Collection entries:
■ ■ ■ ■ ■ ■ ■

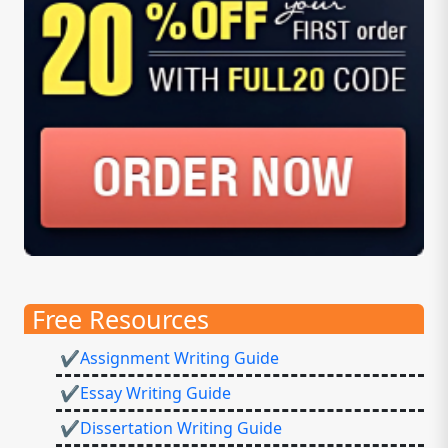
Free Resources
✔Assignment Writing Guide
✔Essay Writing Guide
✔Dissertation Writing Guide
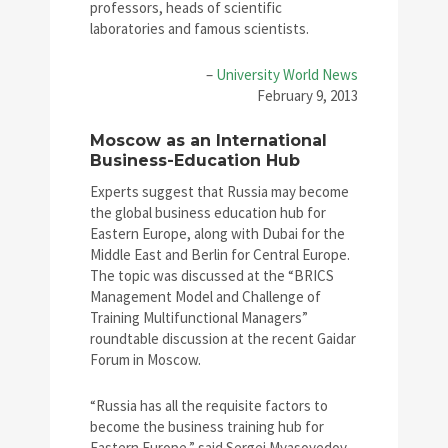
professors, heads of scientific
laboratories and famous scientists.
–
University World News
February 9, 2013
Moscow as an International
Business-Education Hub
Experts suggest that Russia may become
the global business education hub for
Eastern Europe, along with Dubai for the
Middle East and Berlin for Central Europe.
The topic was discussed at the “BRICS
Management Model and Challenge of
Training Multifunctional Managers”
roundtable discussion at the recent Gaidar
Forum in Moscow.
“Russia has all the requisite factors to
become the business training hub for
Eastern Europe,” said Sergei Myasoyedov,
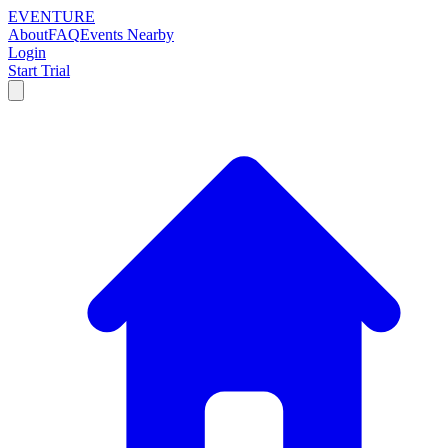
EVENTURE
About
FAQ
Events Nearby
Login
Start Trial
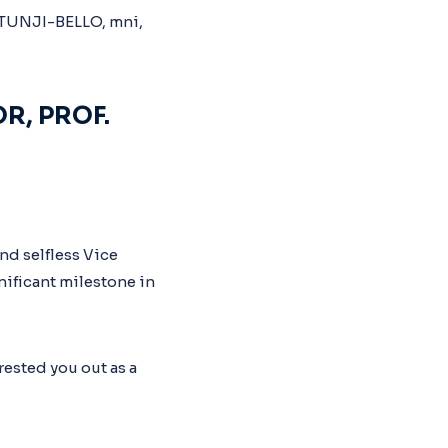
R, PROF.
nd selfless Vice
nificant milestone in
ested you out as a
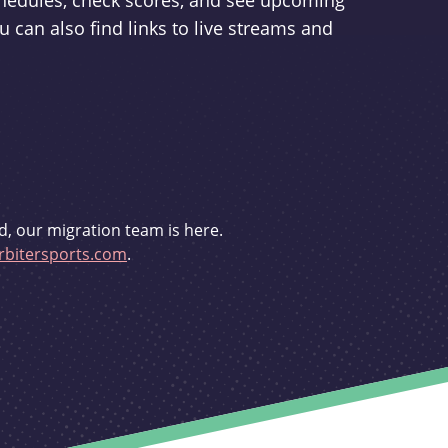
schedules, check scores, and see upcoming
u can also find links to live streams and
d, our migration team is here.
bitersports.com
.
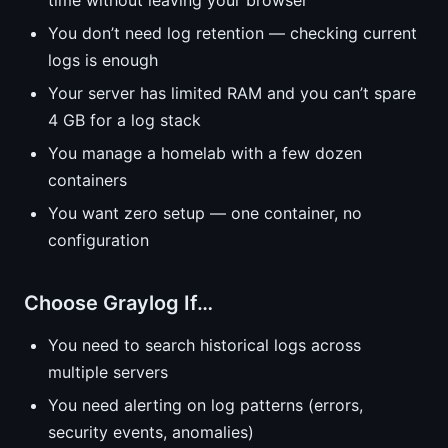
time without leaving your browser
You don’t need log retention — checking current
logs is enough
Your server has limited RAM and you can’t spare
4 GB for a log stack
You manage a homelab with a few dozen
containers
You want zero setup — one container, no
configuration
Choose Graylog If…
You need to search historical logs across
multiple servers
You need alerting on log patterns (errors,
security events, anomalies)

■ ■ ■ ■ ■ ■ ■

▸ Activity
Collect each line of the entries that has the word "need", copying it in full.

▸ Finished exercise
You don’t need log retention — checking current
You need to search historical logs across
You need alerting on log patterns (errors,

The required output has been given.